Despertador
Seis e trinta da manhã – avisa o despertador de Manoela .
Ela já não sabe porque acorda. Seu corpo pesa sob a cama desconfortável e dura, os olhos continuam cerrados como se ainda continuasse dormindo. A cabeça maquinou a noite toda com pensamentos distribuídos entre a dieta que precisava iniciar e as contas que ainda não pagara, porque o dinheiro que entrava em sua conta todo início do mês mal dava para o supermercado. Ah, que falta faz alguém para dividir as contas, os problemas e as alegrias da vida. Alegrias...faz tempo...
Levantou, foi até o banheiro lavou o rosto, escovou os dentes nem olhou-se no espelho, temia o que veria...
Foi até a cozinha, tomou um café requentado e engoliu uns biscoitos rapidamente, não poderia perder novamente o ônibus das 7:00h, o Dr. Álvaro avisara que não toleraria mais atrasos, não naquele mês.
Ônibus lotado, gente com cara de poucos amigos se apertando umas às outras.
“Eu mereço” – pensou.
Ao descer do ônibus, enquanto caminhava rapidamente até o escritório, encontrou um homem maltrapilho, barba grande, nas mãos uma criança de no máximo dez anos, tão maltrapilha quanto Pararam-na, e argumentando que estavam com fome, pediram-lhe uns trocados.
- Estou com pressa, tenho que trabalhar, não amole! – Falou, sem olhar para os olhos deles.
- O que tem as pessoas hoje em dia, heim? Nós só estamos com fome, moça! Nós é que devíamos estar mal humorados! – respondeu-lhe o homem.
Subiu as escadas do escritório, envergonhada. Tinha que lavar o rosto rapidamente, antes que alguém mais lesse em sua testa o quanto a sua vida é uma porcaria. Foi o que fez: lavou o rosto e aí sim teve coragem de se olhar, como se a água que molhara sua face também houvesse lavado toda a sua angústia e ressentimento.
Teve vontade de descer e desculpar-se ao pobre homem, mas a hora já não mais lhe permitia.
Passou o dia melhor, como se renovada, como se tivesse despertado para o que a vida lhe proporcionava de bom.
- Manoela, você está tão bonita hoje! Diferente, especial...especialmente diferente! O que houve?
- Imagine, Gilberto, obrigada... – agradeceu, encabulada – São seus olhos...
- Não, Manu, são os seus... estão com um brilho muito bonito hoje!
- É, talvez...
- Você está diferente, o que foi?Aconteceu algo de muito bom na sua vida, não foi?

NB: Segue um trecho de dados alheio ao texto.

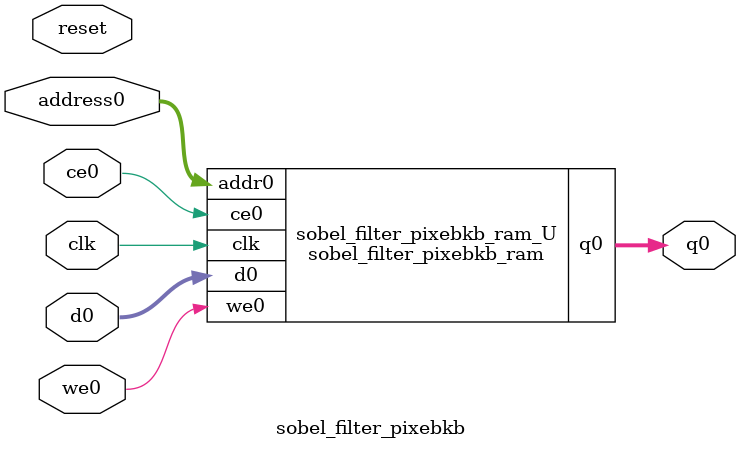
<source format=v>
`timescale 1 ns / 1 ps
module sobel_filter_pixebkb_ram (addr0, ce0, d0, we0, q0,  clk);

parameter DWIDTH = 8;
parameter AWIDTH = 10;
parameter MEM_SIZE = 1024;

input[AWIDTH-1:0] addr0;
input ce0;
input[DWIDTH-1:0] d0;
input we0;
output reg[DWIDTH-1:0] q0;
input clk;

(* ram_style = "block" *)reg [DWIDTH-1:0] ram[0:MEM_SIZE-1];




always @(posedge clk)  
begin 
    if (ce0) 
    begin
        if (we0) 
        begin 
            ram[addr0] <= d0; 
        end 
        q0 <= ram[addr0];
    end
end


endmodule

`timescale 1 ns / 1 ps
module sobel_filter_pixebkb(
    reset,
    clk,
    address0,
    ce0,
    we0,
    d0,
    q0);

parameter DataWidth = 32'd8;
parameter AddressRange = 32'd1024;
parameter AddressWidth = 32'd10;
input reset;
input clk;
input[AddressWidth - 1:0] address0;
input ce0;
input we0;
input[DataWidth - 1:0] d0;
output[DataWidth - 1:0] q0;



sobel_filter_pixebkb_ram sobel_filter_pixebkb_ram_U(
    .clk( clk ),
    .addr0( address0 ),
    .ce0( ce0 ),
    .we0( we0 ),
    .d0( d0 ),
    .q0( q0 ));

endmodule


</source>
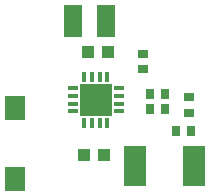
<source format=gbr>
G04 EAGLE Gerber RS-274X export*
G75*
%MOMM*%
%FSLAX34Y34*%
%LPD*%
%INSolderpaste Top*%
%IPPOS*%
%AMOC8*
5,1,8,0,0,1.08239X$1,22.5*%
G01*
%ADD10R,1.100000X1.000000*%
%ADD11R,1.900000X3.400000*%
%ADD12R,0.850000X0.350000*%
%ADD13R,0.350000X0.850000*%
%ADD14R,2.700000X2.700000*%
%ADD15R,1.700000X2.000000*%
%ADD16R,1.600000X2.700000*%
%ADD17R,0.900000X0.700000*%
%ADD18R,0.700000X0.900000*%


D10*
X348752Y360232D03*
X365752Y360232D03*
D11*
X438524Y264118D03*
X388524Y264118D03*
D12*
X335750Y329750D03*
X335750Y323250D03*
X335750Y316750D03*
X335750Y310250D03*
D13*
X345750Y300250D03*
X352250Y300250D03*
X358750Y300250D03*
X365250Y300250D03*
D12*
X375250Y310250D03*
X375250Y316750D03*
X375250Y323250D03*
X375250Y329750D03*
D13*
X365250Y339750D03*
X358750Y339750D03*
X352250Y339750D03*
X345750Y339750D03*
D14*
X355500Y320000D03*
D10*
X362000Y273000D03*
X345000Y273000D03*
D15*
X287008Y253476D03*
X287008Y313476D03*
D16*
X336020Y387048D03*
X364020Y387048D03*
D17*
X434582Y322266D03*
X434582Y309266D03*
D18*
X435970Y293324D03*
X422970Y293324D03*
D17*
X395706Y345842D03*
X395706Y358842D03*
D18*
X401318Y312578D03*
X414318Y312578D03*
X401318Y325248D03*
X414318Y325248D03*
M02*

</source>
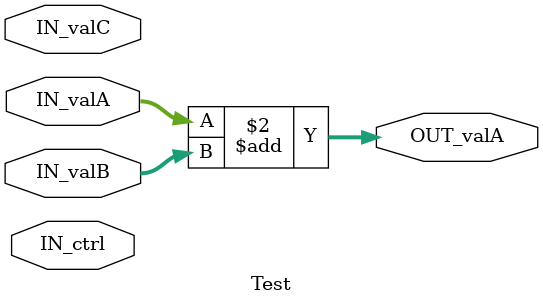
<source format=sv>
module Test#(parameter N = 4)
(
  input logic[N-1:0] IN_valA,
  input logic[N-1:0] IN_valB,
  input logic[N-1:0] IN_valC,
  input logic IN_ctrl,
  output logic[N-1:0] OUT_valA
);

always_comb begin
  OUT_valA = IN_valA + IN_valB;
end

endmodule

</source>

- Sabe, hoje quando estava vindo trabalhar, encontrei um senhor, um mendigo eu creio. Ele me pediu esmolas, por estar com fome, e eu não lhe dei atenção, e até fui um pouco grosseira com ele.
- E isso te deixou assim?
- Não, é que ele me disse algo que me despertou!
Gilberto não estava entendendo nada. A amiga que há muito tempo ele não via sorrir, estava contente por não ter ajudado alguém necessitado!.
-Acho que você está precisando de umas férias, amiga...
-Você não está entendendo, Gilberto... Acho que algo superior a nós enviou este senhor hoje, para me alertar que eu não posso e nem devo lamentar a vida que levo. Pois existem pessoas em situação muito pior que a minha! Não posso reclamar por não ter ninguém para amar. Eu é que preciso me abrir para receber o amor dos outros.
Manoela falava exaltada, feliz, como se tivesse conseguido entender a razão de todos os seus problemas.
- Puxa, este senhor fez um trabalho muito melhor que dez analistas juntos, heim?
- Fez sim. Ele me fez olhar para mim mesma. Me fez entender que eu não posso ser feliz endurecendo meus sentimentos, me fechando num mundinho egoísta e sem sentido.
- E o que você está pensando em fazer? Para onde está indo, o ponto de ônibus é para o outro lado?
- Eu sei...Preciso encontrar aquele senhor e o menino. Preciso me desculpar e agradecer.
- Mas como você vai achá-los? Vai procurar a cidade toda?
- Eles não devem estar longe, estavam com fome e com ar de cansaço.Tenho quase certeza que vou encontrá-los na praça logo alí adiante.
A procura é interminável. Até hoje Manoela não encontrou o homem e o menino, que mostraram-lhe o quanto a felicidade é simples! Despertadores da alma.